EMBO J. 1992 Jul;11(7):2727-34. doi: 10.1002/j.1460-2075.1992.tb05338.x.
Transgenic mice carrying either the c-myc or N-myc oncogene deregulated by the immunoglobulin heavy chain enhancer element (E mu) develop both pre-B and B cell lymphomas (E mu-c-myc and E mu-N-myc lymphomas). We report here that B cell lines derived from these tumors, as well as a line derived from v-myc retroviral transformation, simultaneously express surface immunoglobulin (a hallmark of mature B cells) as well as a common subset of genes normally restricted to the pre-B stage of development-including the recombinase activating genes RAG-1 and RAG-2. Continued RAG-1 and RAG-2 expression in these lines is associated with VDJ recombinase activity detected with a VDJ recombination substrate. Cross-linking of the surface immunoglobulin on these lines with an anti-mu antibody leads to rapid, specific and reversible down-regulation of RAG-1 and RAG-2 gene expression.
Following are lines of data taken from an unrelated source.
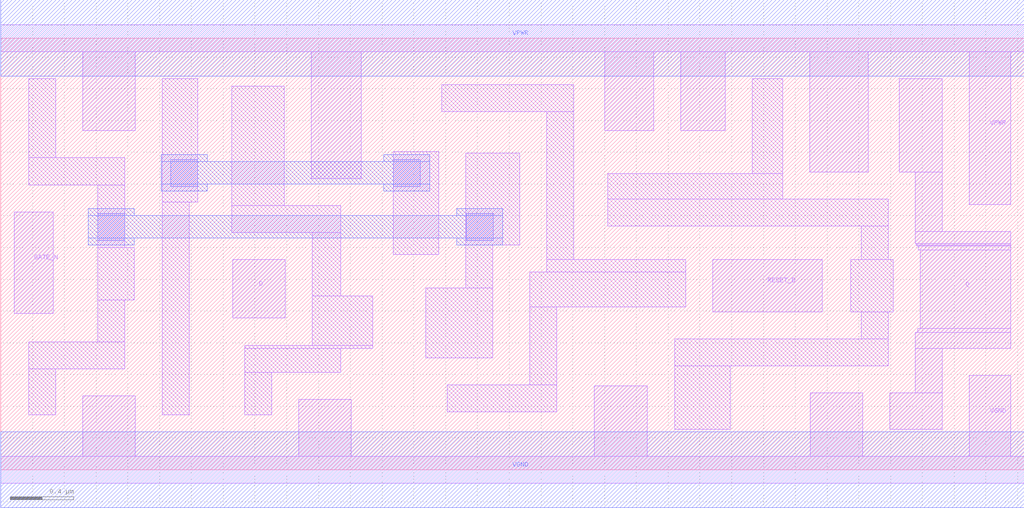
<source format=lef>
# Copyright 2020 The SkyWater PDK Authors
#
# Licensed under the Apache License, Version 2.0 (the "License");
# you may not use this file except in compliance with the License.
# You may obtain a copy of the License at
#
#     https://www.apache.org/licenses/LICENSE-2.0
#
# Unless required by applicable law or agreed to in writing, software
# distributed under the License is distributed on an "AS IS" BASIS,
# WITHOUT WARRANTIES OR CONDITIONS OF ANY KIND, either express or implied.
# See the License for the specific language governing permissions and
# limitations under the License.
#
# SPDX-License-Identifier: Apache-2.0

VERSION 5.5 ;
NAMESCASESENSITIVE ON ;
BUSBITCHARS "[]" ;
DIVIDERCHAR "/" ;
MACRO sky130_fd_sc_hd__dlrtn_2
  CLASS CORE ;
  SOURCE USER ;
  ORIGIN  0.000000  0.000000 ;
  SIZE  6.440000 BY  2.720000 ;
  SYMMETRY X Y R90 ;
  SITE unithd ;
  PIN D
    ANTENNAGATEAREA  0.159000 ;
    DIRECTION INPUT ;
    USE SIGNAL ;
    PORT
      LAYER li1 ;
        RECT 1.460000 0.955000 1.790000 1.325000 ;
    END
  END D
  PIN Q
    ANTENNADIFFAREA  0.480500 ;
    DIRECTION OUTPUT ;
    USE SIGNAL ;
    PORT
      LAYER li1 ;
        RECT 5.595000 0.255000 5.925000 0.485000 ;
        RECT 5.655000 1.875000 5.925000 2.465000 ;
        RECT 5.755000 0.485000 5.925000 0.765000 ;
        RECT 5.755000 0.765000 6.355000 0.865000 ;
        RECT 5.755000 1.425000 6.355000 1.500000 ;
        RECT 5.755000 1.500000 5.925000 1.875000 ;
        RECT 5.760000 1.415000 6.355000 1.425000 ;
        RECT 5.765000 1.410000 6.355000 1.415000 ;
        RECT 5.770000 0.865000 6.355000 0.890000 ;
        RECT 5.775000 1.385000 6.355000 1.410000 ;
        RECT 5.785000 0.890000 6.355000 1.385000 ;
    END
  END Q
  PIN RESET_B
    ANTENNAGATEAREA  0.247500 ;
    DIRECTION INPUT ;
    USE SIGNAL ;
    PORT
      LAYER li1 ;
        RECT 4.480000 0.995000 5.170000 1.325000 ;
    END
  END RESET_B
  PIN GATE_N
    ANTENNAGATEAREA  0.159000 ;
    DIRECTION INPUT ;
    USE CLOCK ;
    PORT
      LAYER li1 ;
        RECT 0.085000 0.985000 0.330000 1.625000 ;
    END
  END GATE_N
  PIN VGND
    DIRECTION INOUT ;
    SHAPE ABUTMENT ;
    USE GROUND ;
    PORT
      LAYER li1 ;
        RECT 0.000000 -0.085000 6.440000 0.085000 ;
        RECT 0.515000  0.085000 0.845000 0.465000 ;
        RECT 1.875000  0.085000 2.205000 0.445000 ;
        RECT 3.735000  0.085000 4.070000 0.530000 ;
        RECT 5.095000  0.085000 5.425000 0.485000 ;
        RECT 6.095000  0.085000 6.355000 0.595000 ;
    END
    PORT
      LAYER met1 ;
        RECT 0.000000 -0.240000 6.440000 0.240000 ;
    END
  END VGND
  PIN VPWR
    DIRECTION INOUT ;
    SHAPE ABUTMENT ;
    USE POWER ;
    PORT
      LAYER li1 ;
        RECT 0.000000 2.635000 6.440000 2.805000 ;
        RECT 0.515000 2.135000 0.845000 2.635000 ;
        RECT 1.955000 1.835000 2.270000 2.635000 ;
        RECT 3.800000 2.135000 4.110000 2.635000 ;
        RECT 4.280000 2.135000 4.560000 2.635000 ;
        RECT 5.090000 1.875000 5.460000 2.635000 ;
        RECT 6.095000 1.670000 6.355000 2.635000 ;
    END
    PORT
      LAYER met1 ;
        RECT 0.000000 2.480000 6.440000 2.960000 ;
    END
  END VPWR
  OBS
    LAYER li1 ;
      RECT 0.175000 0.345000 0.345000 0.635000 ;
      RECT 0.175000 0.635000 0.780000 0.805000 ;
      RECT 0.175000 1.795000 0.780000 1.965000 ;
      RECT 0.175000 1.965000 0.345000 2.465000 ;
      RECT 0.610000 0.805000 0.780000 1.070000 ;
      RECT 0.610000 1.070000 0.840000 1.400000 ;
      RECT 0.610000 1.400000 0.780000 1.795000 ;
      RECT 1.015000 0.345000 1.185000 1.685000 ;
      RECT 1.015000 1.685000 1.240000 2.465000 ;
      RECT 1.455000 1.495000 2.140000 1.665000 ;
      RECT 1.455000 1.665000 1.785000 2.415000 ;
      RECT 1.535000 0.345000 1.705000 0.615000 ;
      RECT 1.535000 0.615000 2.140000 0.765000 ;
      RECT 1.535000 0.765000 2.340000 0.785000 ;
      RECT 1.960000 0.785000 2.340000 1.095000 ;
      RECT 1.960000 1.095000 2.140000 1.495000 ;
      RECT 2.470000 1.355000 2.755000 2.005000 ;
      RECT 2.675000 0.705000 3.095000 1.145000 ;
      RECT 2.775000 2.255000 3.605000 2.425000 ;
      RECT 2.810000 0.365000 3.500000 0.535000 ;
      RECT 2.925000 1.145000 3.095000 1.415000 ;
      RECT 2.925000 1.415000 3.265000 1.995000 ;
      RECT 3.330000 0.535000 3.500000 1.025000 ;
      RECT 3.330000 1.025000 4.310000 1.245000 ;
      RECT 3.435000 1.245000 4.310000 1.325000 ;
      RECT 3.435000 1.325000 3.605000 2.255000 ;
      RECT 3.820000 1.535000 5.585000 1.705000 ;
      RECT 3.820000 1.705000 4.920000 1.865000 ;
      RECT 4.240000 0.255000 4.590000 0.655000 ;
      RECT 4.240000 0.655000 5.585000 0.825000 ;
      RECT 4.730000 1.865000 4.920000 2.465000 ;
      RECT 5.350000 0.995000 5.615000 1.325000 ;
      RECT 5.415000 0.825000 5.585000 0.995000 ;
      RECT 5.415000 1.325000 5.585000 1.535000 ;
    LAYER mcon ;
      RECT 0.610000 1.445000 0.780000 1.615000 ;
      RECT 1.070000 1.785000 1.240000 1.955000 ;
      RECT 2.470000 1.785000 2.640000 1.955000 ;
      RECT 2.930000 1.445000 3.100000 1.615000 ;
    LAYER met1 ;
      RECT 0.550000 1.415000 0.840000 1.460000 ;
      RECT 0.550000 1.460000 3.160000 1.600000 ;
      RECT 0.550000 1.600000 0.840000 1.645000 ;
      RECT 1.010000 1.755000 1.300000 1.800000 ;
      RECT 1.010000 1.800000 2.700000 1.940000 ;
      RECT 1.010000 1.940000 1.300000 1.985000 ;
      RECT 2.410000 1.755000 2.700000 1.800000 ;
      RECT 2.410000 1.940000 2.700000 1.985000 ;
      RECT 2.870000 1.415000 3.160000 1.460000 ;
      RECT 2.870000 1.600000 3.160000 1.645000 ;
  END
END sky130_fd_sc_hd__dlrtn_2

</source>
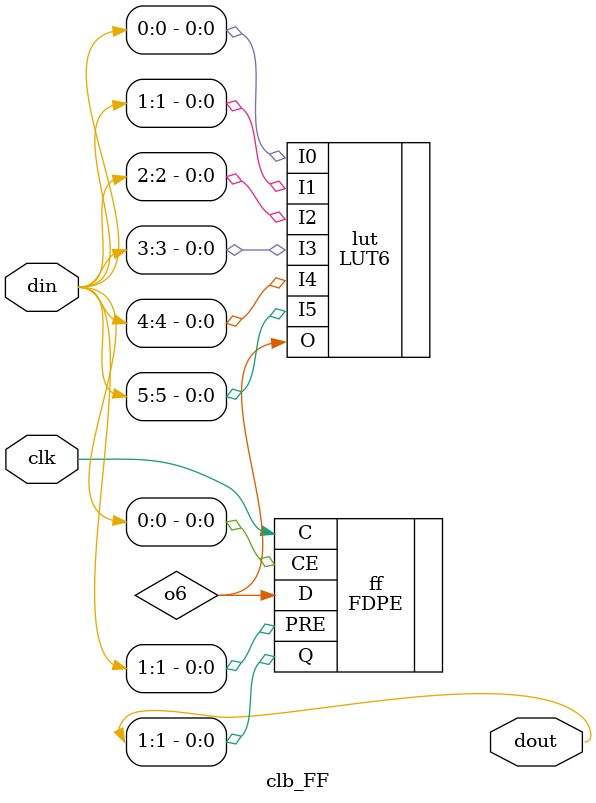
<source format=v>
module clb_FF (input clk, input [7:0] din, output [7:0] dout);
    wire o6;
    //assign dout[0] = o6;
	(* LOC="SLICE_X67Y331", BEL="B6LUT", KEEP, DONT_TOUCH *)
	LUT6 #(
		.INIT(64'h8000_0000_0000_0001)
	) lut (
		.I0(din[0]),
		.I1(din[1]),
		.I2(din[2]),
		.I3(din[3]),
		.I4(din[4]),
		.I5(din[5]),
		.O(o6));
	(* LOC="SLICE_X67Y331", BEL="BFF" *)
	FDPE ff (
		.C(clk),
		.Q(dout[1]),
		.CE(din[0]),
		.PRE(din[1]),
		.D(o6));
endmodule
</source>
We also find that a small but significant percentage of normal surface immunoglobulin bearing bone marrow B cells express the RAG-1 gene. These findings are discussed in the context of their possible implications for the control of specific gene expression during the pre-B to B cell transition.
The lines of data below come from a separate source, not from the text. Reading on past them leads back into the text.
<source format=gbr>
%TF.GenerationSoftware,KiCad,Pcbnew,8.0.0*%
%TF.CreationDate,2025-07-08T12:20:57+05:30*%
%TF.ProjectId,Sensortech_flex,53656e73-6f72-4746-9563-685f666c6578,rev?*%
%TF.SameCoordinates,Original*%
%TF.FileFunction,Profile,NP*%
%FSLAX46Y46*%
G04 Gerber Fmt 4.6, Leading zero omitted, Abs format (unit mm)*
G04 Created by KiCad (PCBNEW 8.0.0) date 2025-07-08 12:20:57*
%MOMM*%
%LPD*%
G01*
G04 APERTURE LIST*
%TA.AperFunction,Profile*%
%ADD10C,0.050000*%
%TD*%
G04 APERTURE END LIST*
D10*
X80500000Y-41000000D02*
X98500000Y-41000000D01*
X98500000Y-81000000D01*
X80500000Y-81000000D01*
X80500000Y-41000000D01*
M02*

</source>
携带由免疫球蛋白重链增强子元件(Eμ)失调的c-myc或N-myc癌基因的转基因小鼠会发生前B细胞和B细胞淋巴瘤(Eμ-c-myc和Eμ-N-myc淋巴瘤)。我们在此报告,源自这些肿瘤的B细胞系以及源自v-myc逆转录病毒转化的细胞系,同时表达表面免疫球蛋白(成熟B细胞的一个标志)以及通常仅限于发育前B阶段的一组共同基因,包括重组激活基因RAG-1和RAG-2。这些细胞系中RAG-1和RAG-2的持续表达与用VDJ重组底物检测到的VDJ重组酶活性相关。用抗μ抗体使这些细胞系上的表面免疫球蛋白交联会导致RAG-1和RAG-2基因表达快速、特异性且可逆地下调。我们还发现,一小部分但比例显著的正常带有表面免疫球蛋白的骨髓B细胞表达RAG-1基因。在从前B细胞到B细胞转变过程中对特定基因表达控制的可能影响的背景下讨论了这些发现。